Longues journées de travail, peu de soutien de la part de la hiérarchie, lacunes dans l'organisation, manque de repères, manque de considération: les griefs souvent exprimés par les médecins assistants suisses préoccupent tout autant les «internes» français. Chez nos voisins, les enquêtes menées auprès des jeunes médecins révèlent une charge de travail problématique à bien des égards.
Une
enquête réalisée au printemps par l'association ISNI a révélé que les jeunes médecins hospitaliers travaillent en moyenne 59 heures par semaine. Cette surcharge de travail est directement liée à des problématiques telles que les démissions et le burn-out, tout aussi fréquentes dans l'Hexagone.
Pour mieux comprendre comment les internes français gèrent cette situation, une étude sociopsychologique leur a été consacrée. Les chercheuses en gestion et management Marie Cousineau et Adama Ndiaye ont d'abord mesuré le risque et le taux de burnout de 242 internes d'un groupe hospitalier régional. Elles se sont ensuite intéressées aux jeunes médecins qui ne présentaient aucun signe de surmenage, soit environ la moitié de la population interrogée. Une série d’entretiens a été menée pour explorer leurs stratégies d’adaptation et comprendre comment ils faisaient face aux difficultés.
L'analyse d'Adama Ndiaye et de Marie Cousineau a mis en évidence quatre approches principales:
Se concentrer sur l'avenir, «Les projectionnistes». Ces internes trouvent un échappatoire mental en se tournant vers l’avenir, en envisageant par exemple un projet professionnel ou personnel. Certains mentionnent des séjours à l’étranger ou des perspectives après la fin de leur formation.
L’un d’entre eux explique: «Si j’arrive à ne pas être en souffrance, c’est parce que j’ai mon activité personnelle en médecine chinoise qui me donne un élan. J’ai des projets pour l’avenir, je suis déjà ouvert sur la suite.»
Les «conformistes». Malgré les difficultés éprouvées, ces internes considèrent leurs conditions de travail comme normales, voire comme nécessaires à leur progression. Pour eux, les journées de travail prolongées constituent un atout, puisqu'elles offrent une excellente opportunité de formation. Ils ne remettent pas le système en question.
Ainsi, un des participants témoigne: «Il n’y a jamais des moments où je me dis « mon dieu, j’ai trop de trucs à faire, je ne vais pas y arriver, je suis débordé par le travail », là ça ne m’arrive plus maintenant, ça m’est arrivé. J’arrive plus facilement à gérer plus de choses. Dans l’internat, il y a une courbe de progression. Il y a un moment où on ne sait pas. L’expérience venant, les choses se répétant c’est relativement un peu tout le temps pareil. On sait plus facilement vers quoi s’orienter, les gestes, on les fait plus vite, on a plus d’assurance, on se pose moins de questions.»

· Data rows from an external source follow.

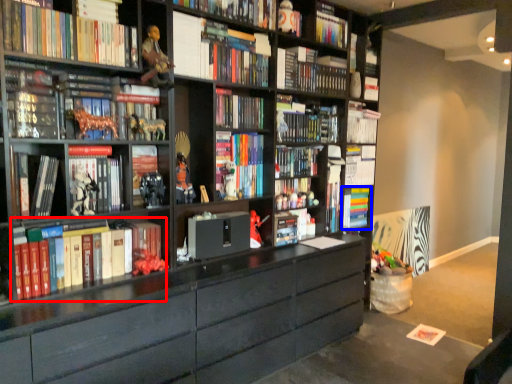
Question: Which point is closer to the camera, book (highlighted by a red box) or book (highlighted by a blue box)?

Choices:
 (A) book
 (B) book

Answer: (A)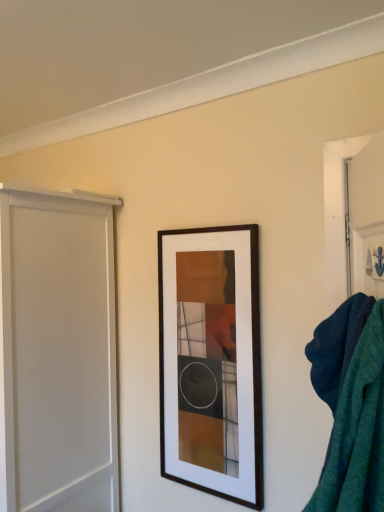
Question: In terms of height, does wooden picture frame at center look taller or shorter compared to teal fabric bath towel at right?

Choices:
 (A) short
 (B) tall

Answer: (B)

Question: Based on their sizes in the image, would you say wooden picture frame at center is bigger or smaller than teal fabric bath towel at right?

Choices:
 (A) big
 (B) small

Answer: (A)

Question: Which of these objects is positioned farthest from the white matte screen door at left?

Choices:
 (A) wooden picture frame at center
 (B) teal fabric bath towel at right

Answer: (B)

Question: Which object is the closest to the white matte screen door at left?

Choices:
 (A) teal fabric bath towel at right
 (B) wooden picture frame at center

Answer: (B)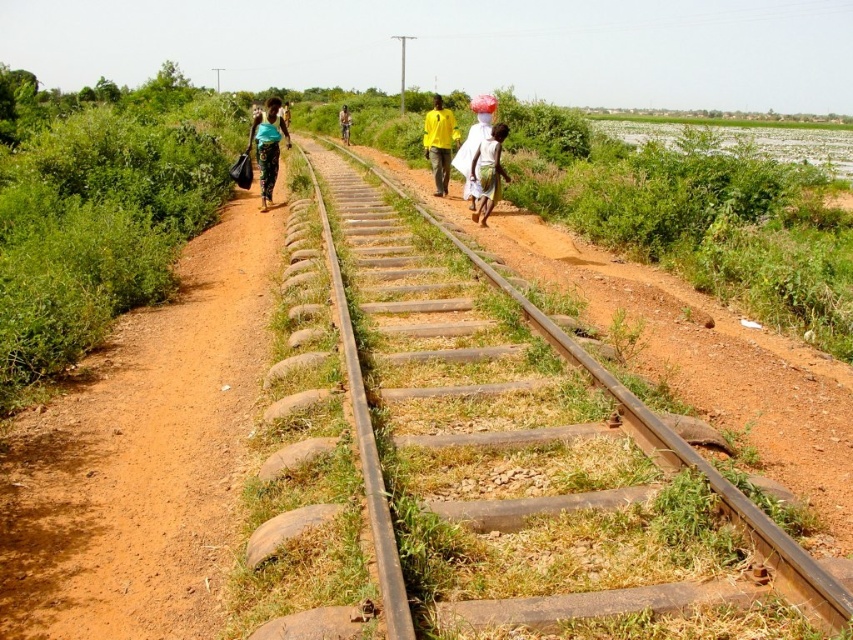
Question: Based on their relative distances, which object is farther from the white cotton cloth at center?

Choices:
 (A) white cloth at center
 (B) white cotton shirt at center

Answer: (B)

Question: Which object is farther from the camera taking this photo?

Choices:
 (A) white cotton shirt at center
 (B) white cotton cloth at center
 (C) matte green shirt at center
 (D) smooth metal track at center

Answer: (A)

Question: Can you confirm if brown dirt path at center is bigger than white cotton shirt at center?

Choices:
 (A) yes
 (B) no

Answer: (B)

Question: Does matte green shirt at center have a larger size compared to yellow matte shirt at center?

Choices:
 (A) no
 (B) yes

Answer: (B)

Question: Among these points, which one is farthest from the camera?

Choices:
 (A) (474, 180)
 (B) (440, 102)
 (C) (260, 145)
 (D) (790, 579)

Answer: (B)

Question: Can you confirm if white cotton cloth at center is bigger than yellow matte shirt at center?

Choices:
 (A) no
 (B) yes

Answer: (A)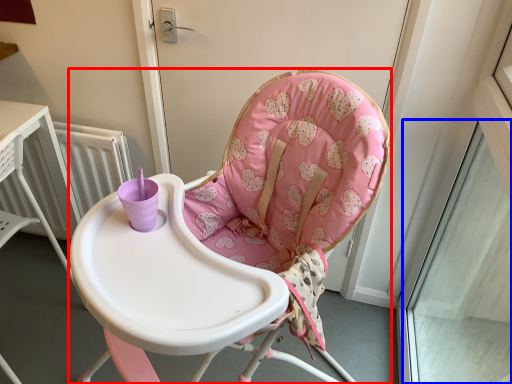
Question: Which of the following is the farthest to the observer, chair (highlighted by a red box) or window (highlighted by a blue box)?

Choices:
 (A) chair
 (B) window

Answer: (B)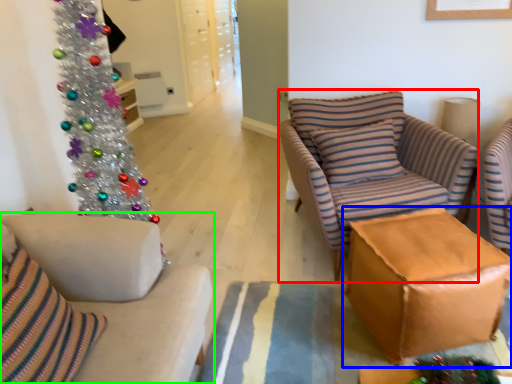
Question: Based on their relative distances, which object is farther from rocking chair (highlighted by a red box)? Choose from table (highlighted by a blue box) and studio couch (highlighted by a green box).

Choices:
 (A) table
 (B) studio couch

Answer: (B)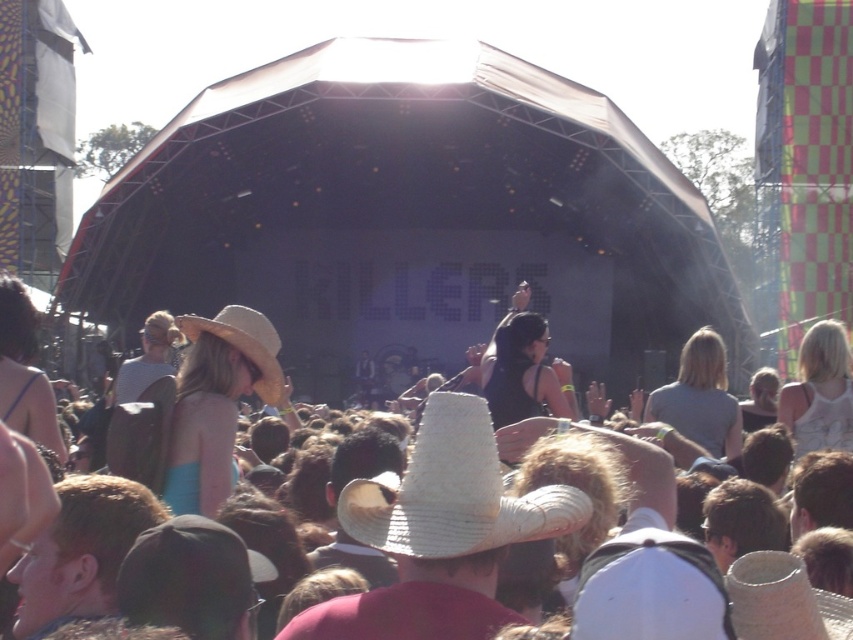
Question: Observing the image, what is the correct spatial positioning of strawhat at left in reference to strawmaterial/texturehat at upper center?

Choices:
 (A) right
 (B) left

Answer: (A)

Question: Considering the relative positions of straw hat at center and strawmaterial/texturehat at upper center in the image provided, where is straw hat at center located with respect to strawmaterial/texturehat at upper center?

Choices:
 (A) below
 (B) above

Answer: (A)

Question: Which point is closer to the camera?

Choices:
 (A) strawhat at left
 (B) white straw cowboy hat at center
 (C) strawmaterial/texturehat at upper center
 (D) straw hat at center

Answer: (B)

Question: Does white straw cowboy hat at center lie in front of straw hat at center?

Choices:
 (A) yes
 (B) no

Answer: (A)

Question: Which of the following is the closest to the observer?

Choices:
 (A) strawhat at left
 (B) strawmaterial/texturehat at upper center
 (C) straw hat at center

Answer: (C)

Question: Which of the following is the farthest from the observer?

Choices:
 (A) white straw cowboy hat at center
 (B) strawhat at left
 (C) strawmaterial/texturehat at upper center

Answer: (C)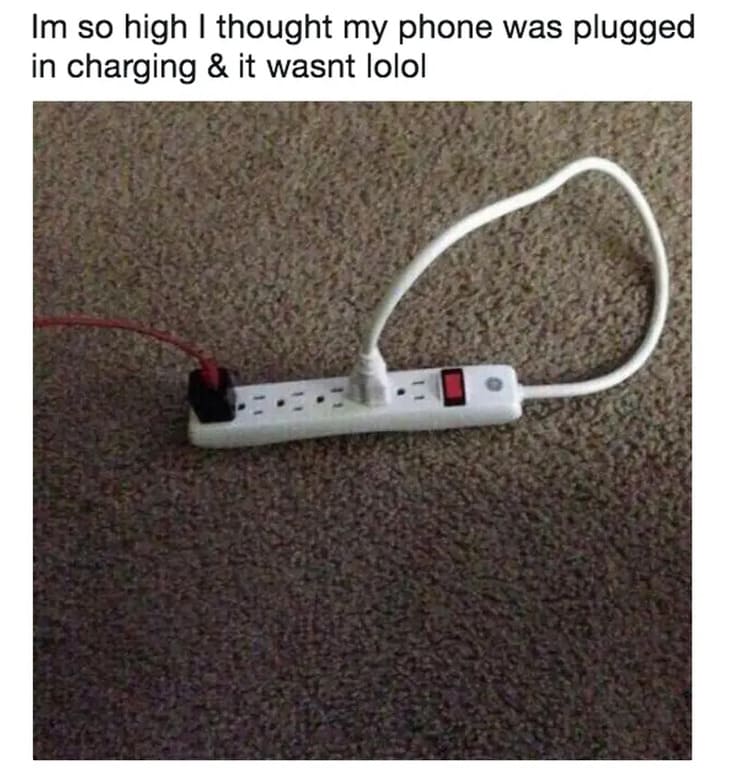
Identify the location of cord. (599, 384).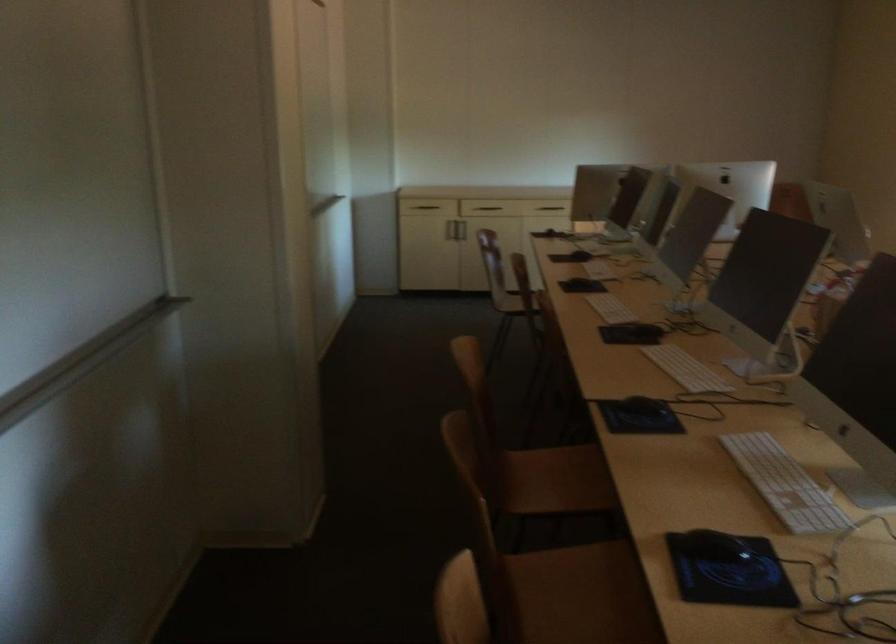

Les «internes» sont, dans le système médical français, équivalents aux médecins assistant.e.s de notre pays: Ils se situent à un niveau de formation qui suit la fin de la sixième année d'études et dure de trois à cinq ans.
«Les autoconnaisseurs», ou l'optimisation de soi. Ces internes voient dans la pratique de la médecine un moyen de mieux connaître leurs limites. Ils abordent les difficultés non pas comme un obstacle, mais comme un moyen de se développer et de se distinguer de leurs collègues. Ils peuvent par exemple chercher à se perfectionner dans un domaine afin d'aider et d'épauler les autres.
L’un d’eux confie: «Je pense que je suis assez utile parce que mon parcours atypique est une force extraordinaire que j’ai sous-estimée au début. Je n’ai pas les mêmes connaissances que les autres médecins, notamment en statistiques, donc je peux donner des conseils que même les chefs ne pourraient pas.»
Les «challengers». Ces internes adoptent une approche ludique de leur formation, transformant chaque journée en une série de défis.
Un des paricipants déclare: «Pour moi les urgences, c’est une sorte de jeu. Tous les jours je viens, un patient arrive qu’est-ce qu’il a ? Il faut que je trouve, c’est mon petit jeu ! Qu’ils ne disent pas merci derrière je m’en fiche, chaque patient c’est une épreuve pour moi de tester mes connaissances et de m’améliorer. Je deviens un meilleur médecin chaque jour. Ça me plaît et ça me suffit largement.»
Pour Marie Cousineau et Adama Ndiaye, ce modèle met en lumière plusieurs stratégies de résilience qui peuvent apporter des repères aux jeunes médecins : «Cette typologie montre que la connaissance de soi est une alliée qui permet d’adopter des stratégies pour faire face aux difficultés du terrain.» Avant d'ajouter: «Cette aptitude est une protection mentale permettant de gérer ses efforts et sa relation au travail.»